Artist Statement

My work is driven by an effort to see beneath surfaces—to move past appearances and toward the underlying structures that shape form, movement, and experience. I am interested in what exists before we name it: the relationships, tensions, and fields that organize matter, space, and life itself.

Rather than merely depicting nature, I respond to its internal logic. I observe how elements gather, disperse, and re-form—how seemingly unrelated parts are held together by latent forces. These same organizing principles are visible in human behavior: the way people move through cities, cluster, separate, pause, and redirect. I think of this as human flow—patterns of movement shaped not by conscious design, but by invisible systems that guide bodies through shared space.

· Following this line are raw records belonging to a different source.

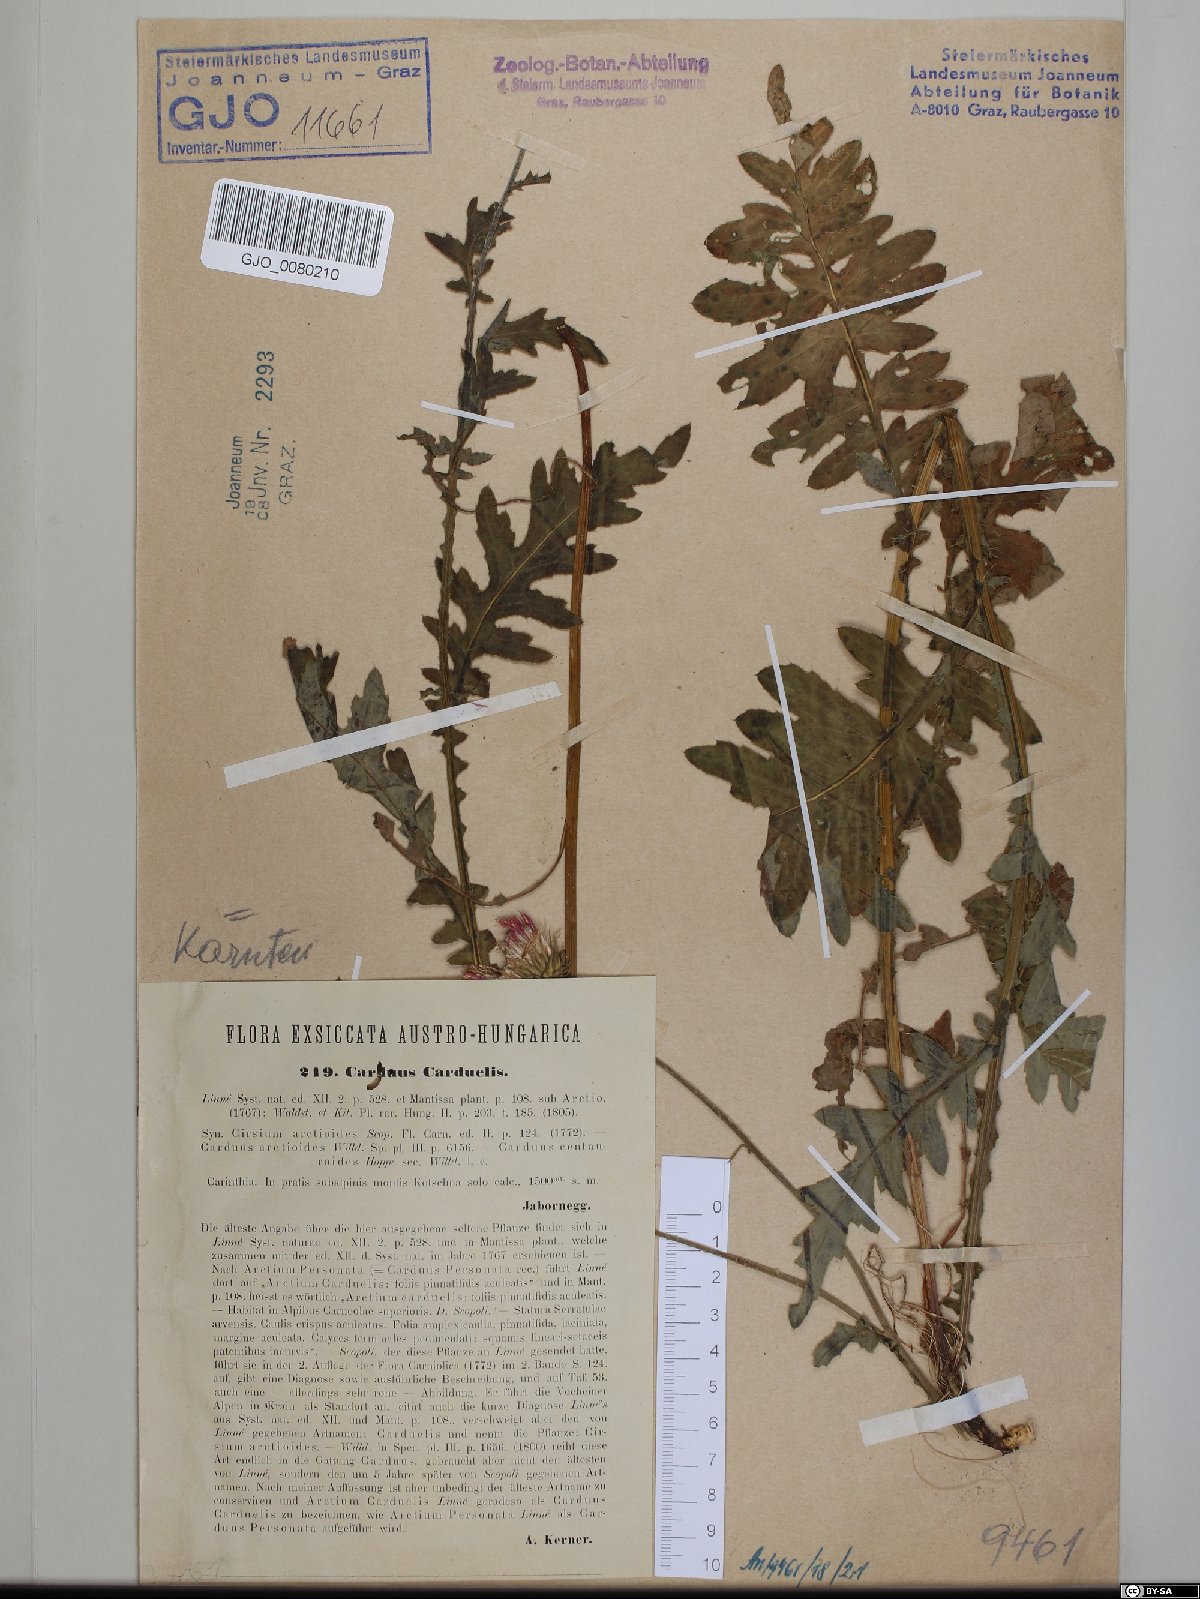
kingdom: Plantae
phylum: Tracheophyta
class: Magnoliopsida
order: Asterales
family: Asteraceae
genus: Carduus
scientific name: Carduus carduelis
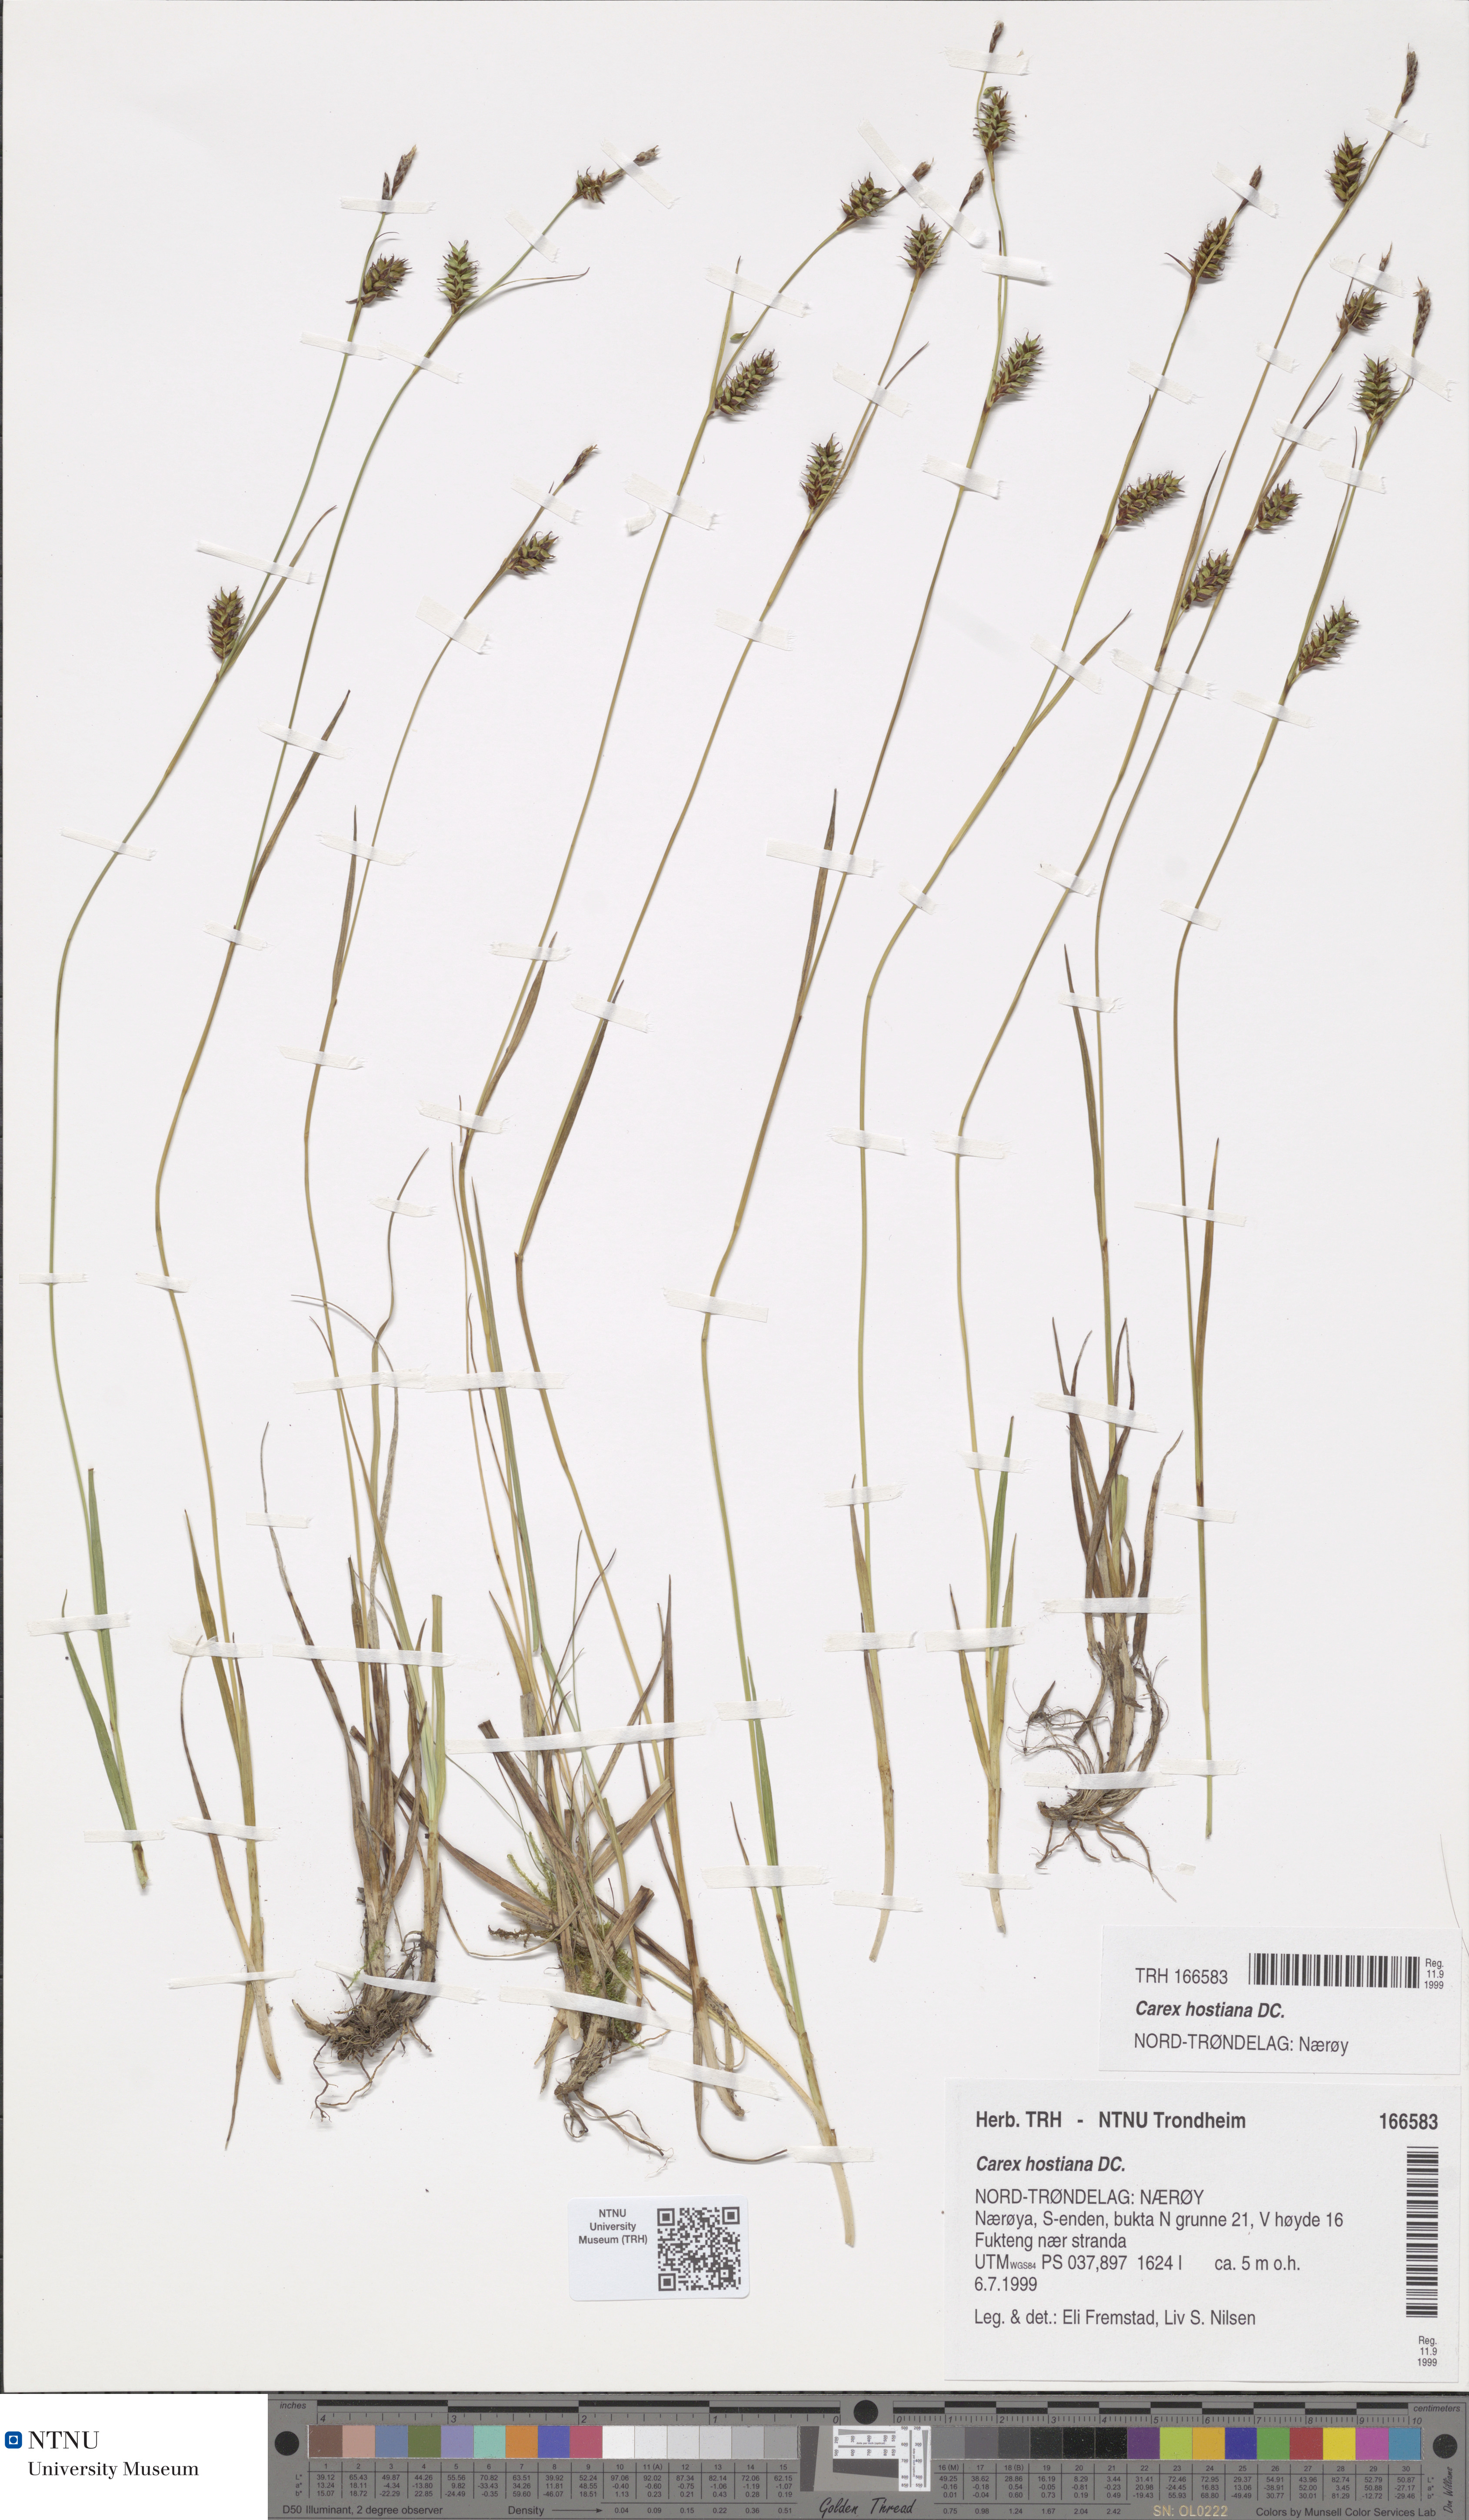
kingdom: Plantae
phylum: Tracheophyta
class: Liliopsida
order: Poales
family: Cyperaceae
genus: Carex
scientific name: Carex hostiana
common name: Tawny sedge
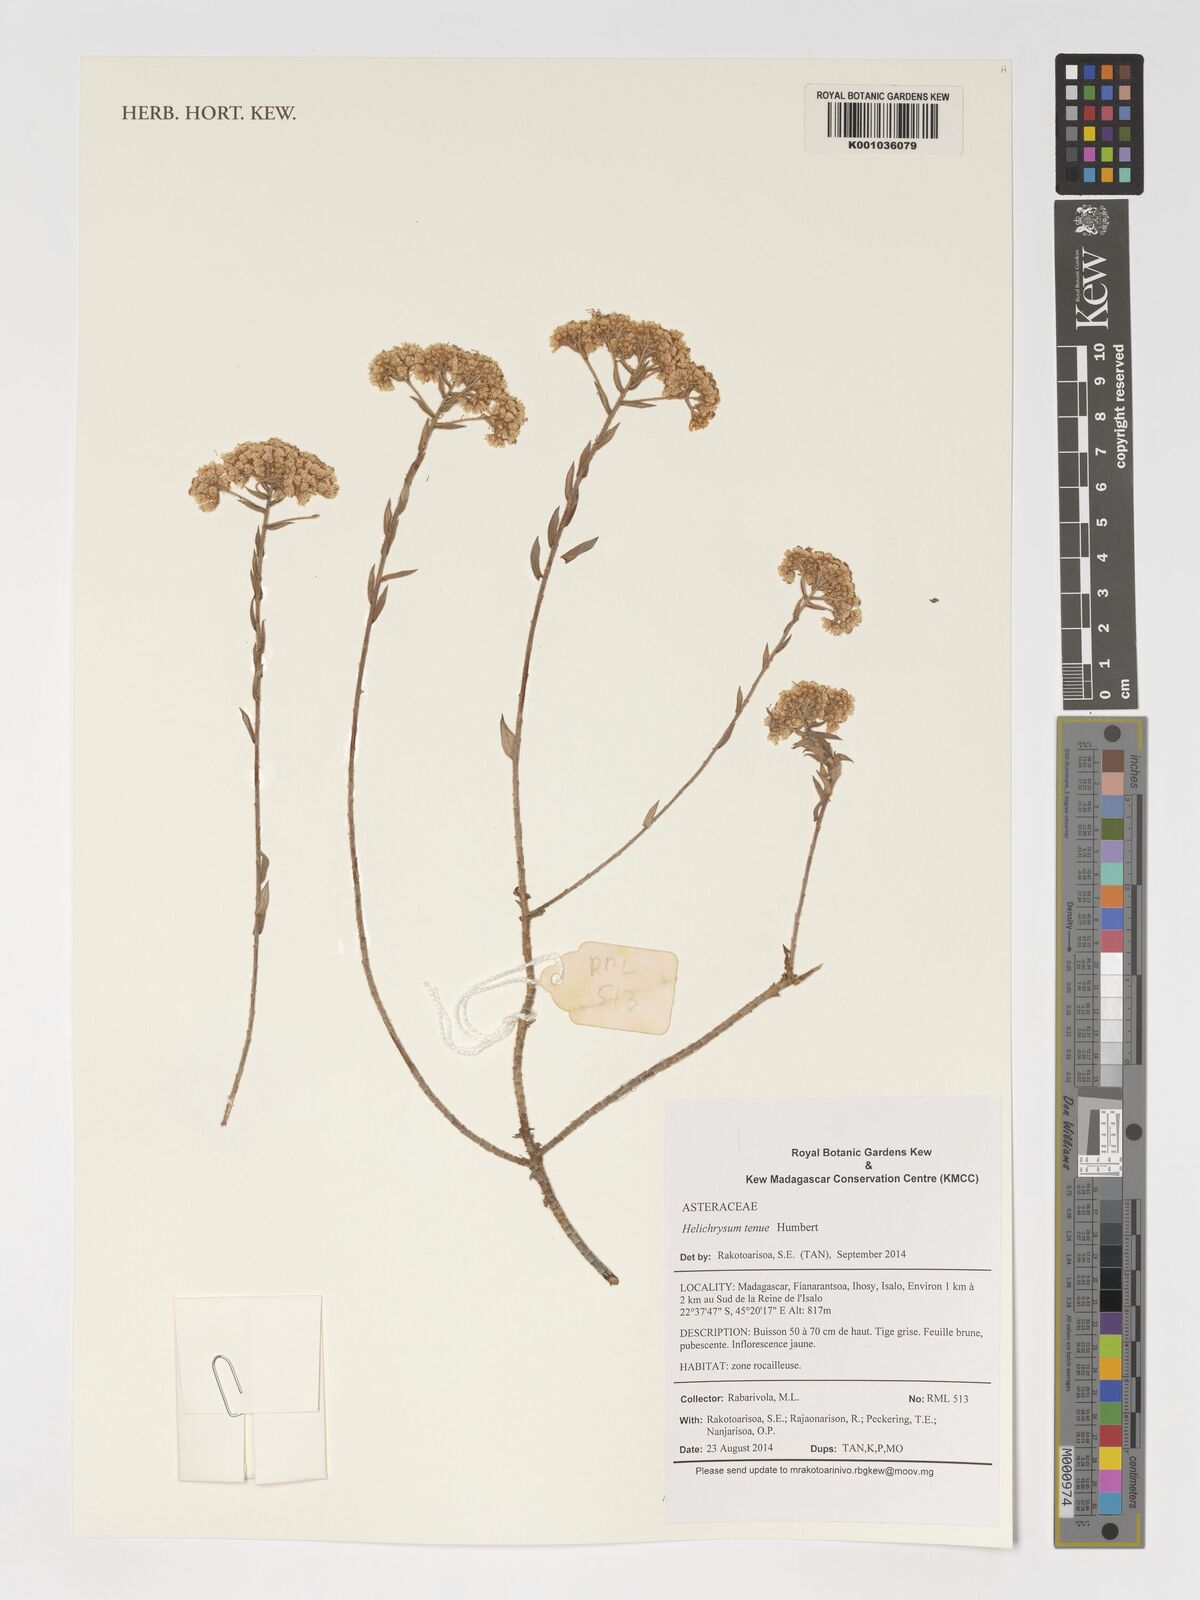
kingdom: Plantae
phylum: Tracheophyta
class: Magnoliopsida
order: Asterales
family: Asteraceae
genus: Helichrysum
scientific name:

This way of seeing is shaped by sustained, close observation of natural systems, particularly the branching structures I study daily in the tree canopy outside my window. I analyze how forms divide, overlap, cluster, and create balance through uneven distribution—how spacing, density, and direction are resolved through quiet, precise relationships. Rather than imitating nature’s appearance, I translate these observations into abstract compositions that reflect how structures organize themselves within unseen fields.

These systems are not static; they are dynamic and emergent. What we experience as a fixed environment is, in reality, a field of constant activity—an arena where multiple systems operate simultaneously. In my work, what appears solid is always influenced by what remains unseen, just as human movement is shaped by forces we rarely acknowledge yet continuously respond to.

My practice is intuitive yet highly deliberate. I work through a process of looking, dismantling, and reconfiguring—searching for a point of balance between disruption and flow. I am less concerned with representation than with resonance; I want the work to be felt before it is understood, allowing viewers to sense structure and depth without needing a roadmap.

Across painting and glass, my work reflects a sustained inquiry into what lies beneath visual surfaces and assumed boundaries. This journey to the core is not about arriving at a final answer, but about sharpening perception: learning how to see more by removing the distraction of the obvious.

Ultimately, I invite viewers to pause and reconsider the spaces they inhabit—both internal and external—and to recognize that the forces shaping us most profoundly are often invisible, yet deeply present.